> **Task statement**
Rewrite the listing below with "chart" switched to "graph" everywhere, keeping every other word the same. Leave the pictures out of your answer.

· · ·

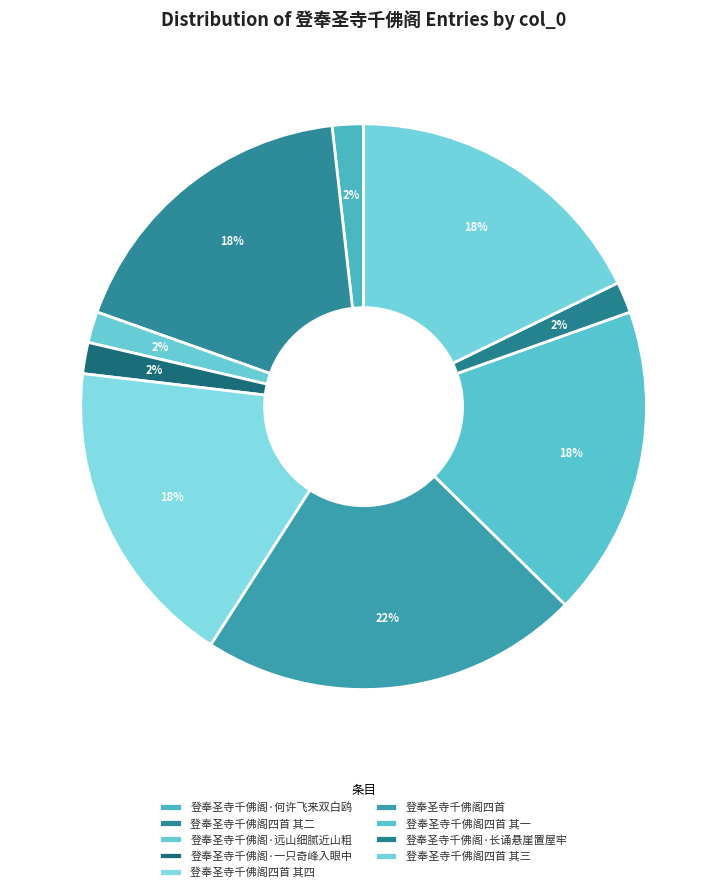

Which slice is the smallest?

登奉圣寺千佛阁·何许飞来双白鸥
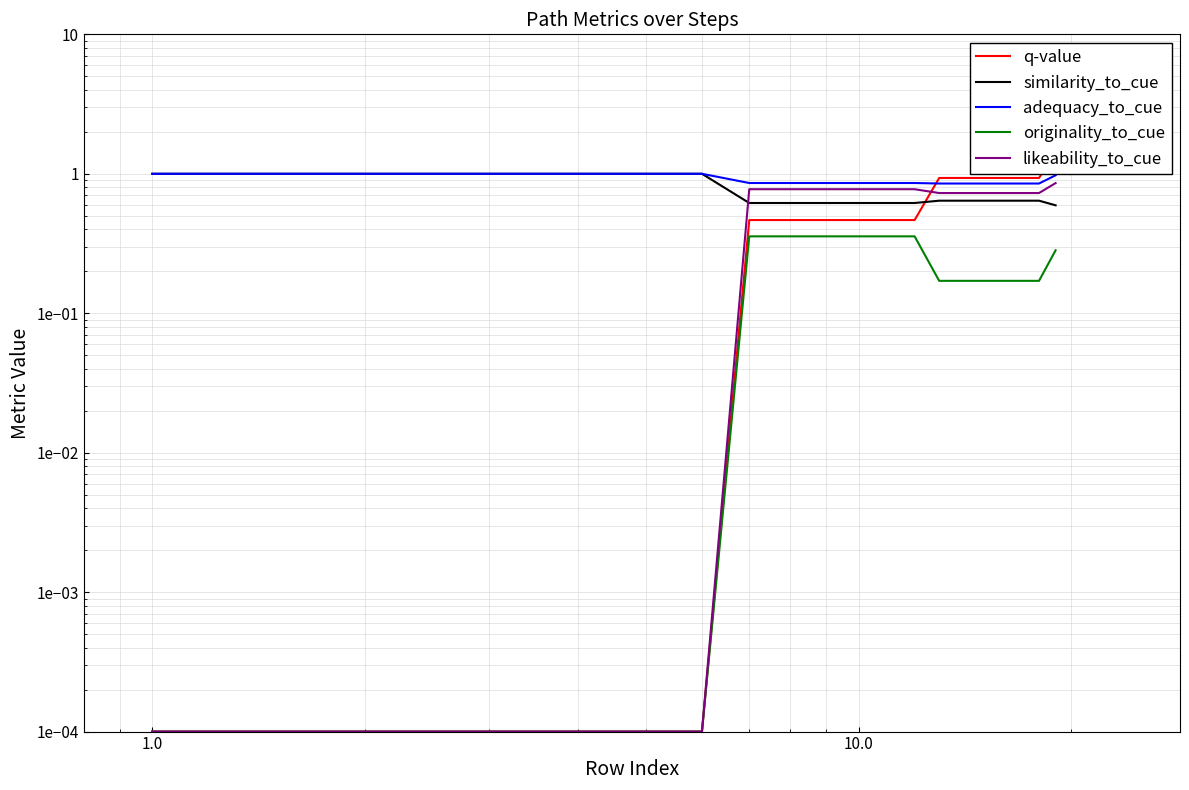

Does the chart display data point markers on the line(s)?

No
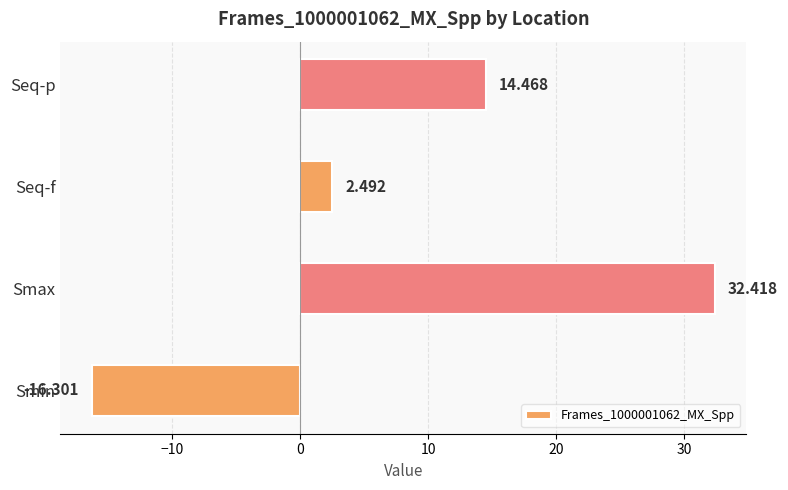

Which label corresponds to the smallest value in the chart?

Smin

· · ·

> **Answer for the task**
Which slice is the smallest?

登奉圣寺千佛阁·何许飞来双白鸥

Does the graph display data point markers on the line(s)?

No

Which label corresponds to the smallest value in the graph?

Smin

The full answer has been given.